═════ Records to use
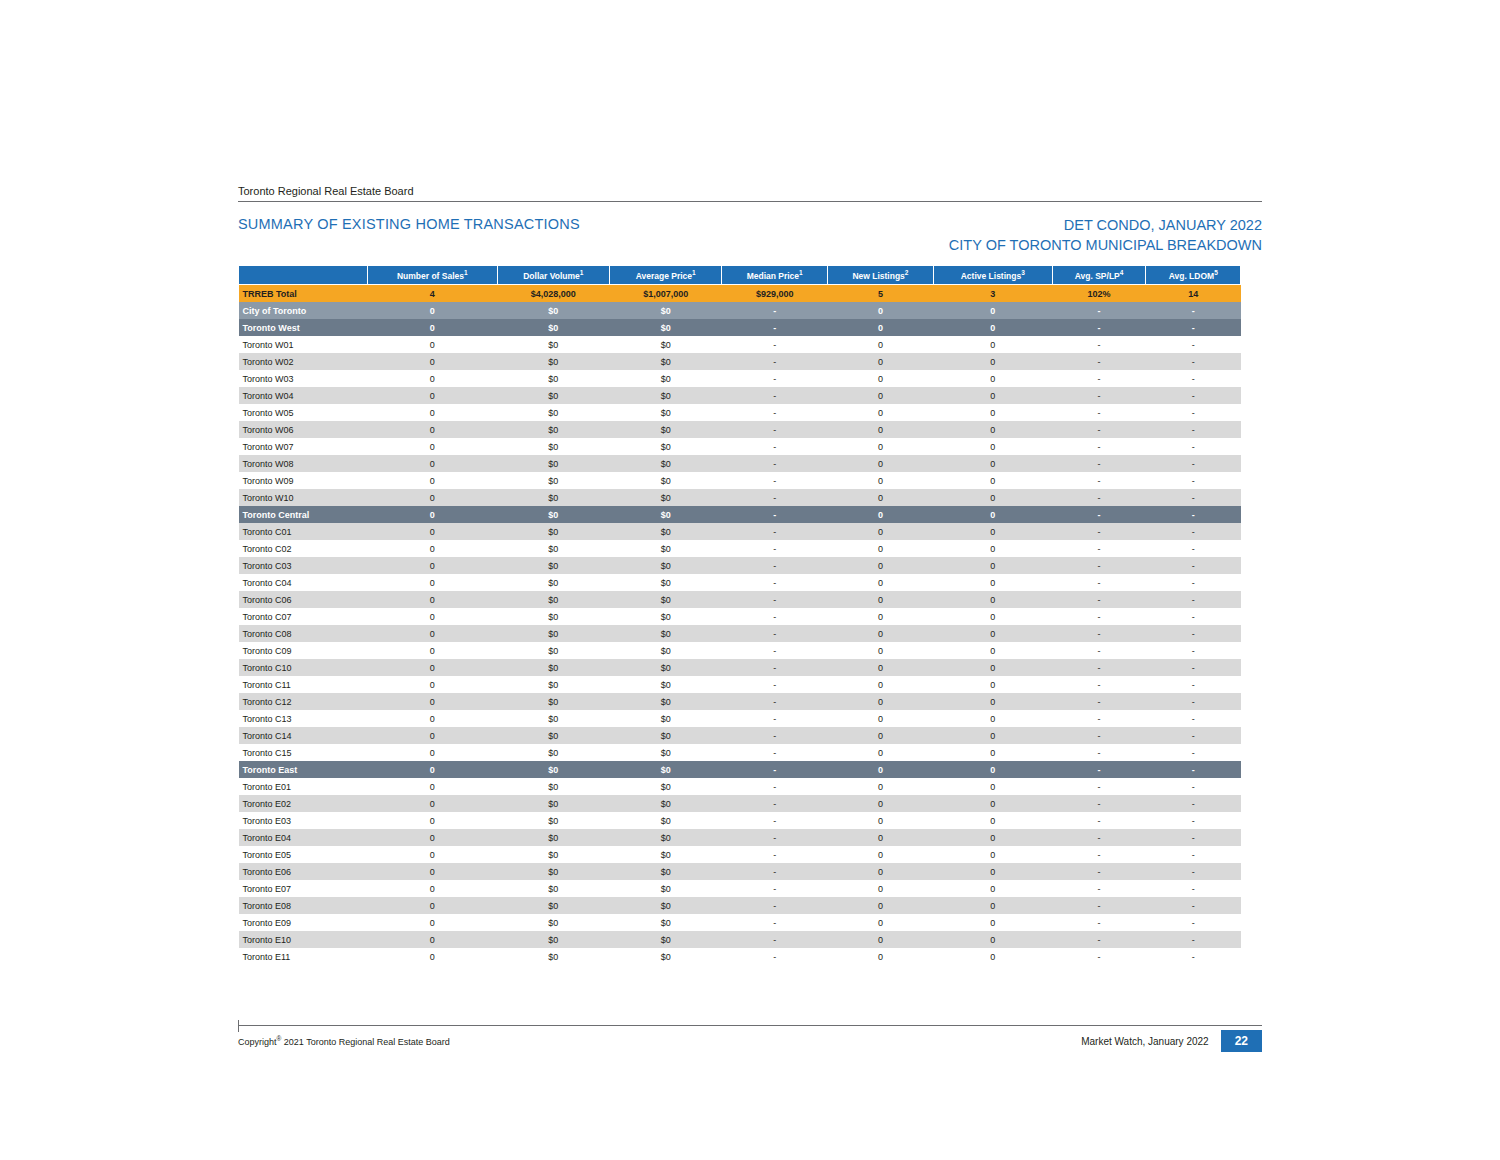Toronto Regional Real Estate Board
SUMMARY OF EXISTING HOME TRANSACTIONS
DET CONDO, JANUARY 2022
CITY OF TORONTO MUNICIPAL BREAKDOWN
| | Number of Sales 1 | Dollar Volume 1 | Average Price 1 | Median Price 1 | New Listings 2 | Active Listings 3 | Avg. SP/LP 4 | Avg. LDOM 5 |
| --- | --- | --- | --- | --- | --- | --- | --- | --- |
| TRREB Total | 4 | $4,028,000 | $1,007,000 | $929,000 | 5 | 3 | 102% | 14 |
| City of Toronto | 0 | $0 | $0 | - | 0 | 0 | - | - |
| Toronto West | 0 | $0 | $0 | - | 0 | 0 | - | - |
| Toronto W01 | 0 | $0 | $0 | - | 0 | 0 | - | - |
| Toronto W02 | 0 | $0 | $0 | - | 0 | 0 | - | - |
| Toronto W03 | 0 | $0 | $0 | - | 0 | 0 | - | - |
| Toronto W04 | 0 | $0 | $0 | - | 0 | 0 | - | - |
| Toronto W05 | 0 | $0 | $0 | - | 0 | 0 | - | - |
| Toronto W06 | 0 | $0 | $0 | - | 0 | 0 | - | - |
| Toronto W07 | 0 | $0 | $0 | - | 0 | 0 | - | - |
| Toronto W08 | 0 | $0 | $0 | - | 0 | 0 | - | - |
| Toronto W09 | 0 | $0 | $0 | - | 0 | 0 | - | - |
| Toronto W10 | 0 | $0 | $0 | - | 0 | 0 | - | - |
| Toronto Central | 0 | $0 | $0 | - | 0 | 0 | - | - |
| Toronto C01 | 0 | $0 | $0 | - | 0 | 0 | - | - |
| Toronto C02 | 0 | $0 | $0 | - | 0 | 0 | - | - |
| Toronto C03 | 0 | $0 | $0 | - | 0 | 0 | - | - |
| Toronto C04 | 0 | $0 | $0 | - | 0 | 0 | - | - |
| Toronto C06 | 0 | $0 | $0 | - | 0 | 0 | - | - |
| Toronto C07 | 0 | $0 | $0 | - | 0 | 0 | - | - |
| Toronto C08 | 0 | $0 | $0 | - | 0 | 0 | - | - |
| Toronto C09 | 0 | $0 | $0 | - | 0 | 0 | - | - |
| Toronto C10 | 0 | $0 | $0 | - | 0 | 0 | - | - |
| Toronto C11 | 0 | $0 | $0 | - | 0 | 0 | - | - |
| Toronto C12 | 0 | $0 | $0 | - | 0 | 0 | - | - |
| Toronto C13 | 0 | $0 | $0 | - | 0 | 0 | - | - |
| Toronto C14 | 0 | $0 | $0 | - | 0 | 0 | - | - |
| Toronto C15 | 0 | $0 | $0 | - | 0 | 0 | - | - |
| Toronto East | 0 | $0 | $0 | - | 0 | 0 | - | - |
| Toronto E01 | 0 | $0 | $0 | - | 0 | 0 | - | - |
| Toronto E02 | 0 | $0 | $0 | - | 0 | 0 | - | - |
| Toronto E03 | 0 | $0 | $0 | - | 0 | 0 | - | - |
| Toronto E04 | 0 | $0 | $0 | - | 0 | 0 | - | - |
| Toronto E05 | 0 | $0 | $0 | - | 0 | 0 | - | - |
| Toronto E06 | 0 | $0 | $0 | - | 0 | 0 | - | - |
| Toronto E07 | 0 | $0 | $0 | - | 0 | 0 | - | - |
| Toronto E08 | 0 | $0 | $0 | - | 0 | 0 | - | - |
| Toronto E09 | 0 | $0 | $0 | - | 0 | 0 | - | - |
| Toronto E10 | 0 | $0 | $0 | - | 0 | 0 | - | - |
| Toronto E11 | 0 | $0 | $0 | - | 0 | 0 | - | - |
Copyright® 2021 Toronto Regional Real Estate Board
Market Watch, January 2022 22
══════════
• **Your assignment**
Please make an exact copy of the lines from the one holding "Toronto E03 |" through the final line of the records above, nothing more.

• **Your solution**
| Toronto E03 | 0 | $0 | $0 | - | 0 | 0 | - | - |
| Toronto E04 | 0 | $0 | $0 | - | 0 | 0 | - | - |
| Toronto E05 | 0 | $0 | $0 | - | 0 | 0 | - | - |
| Toronto E06 | 0 | $0 | $0 | - | 0 | 0 | - | - |
| Toronto E07 | 0 | $0 | $0 | - | 0 | 0 | - | - |
| Toronto E08 | 0 | $0 | $0 | - | 0 | 0 | - | - |
| Toronto E09 | 0 | $0 | $0 | - | 0 | 0 | - | - |
| Toronto E10 | 0 | $0 | $0 | - | 0 | 0 | - | - |
| Toronto E11 | 0 | $0 | $0 | - | 0 | 0 | - | - |
Copyright® 2021 Toronto Regional Real Estate Board
Market Watch, January 2022 22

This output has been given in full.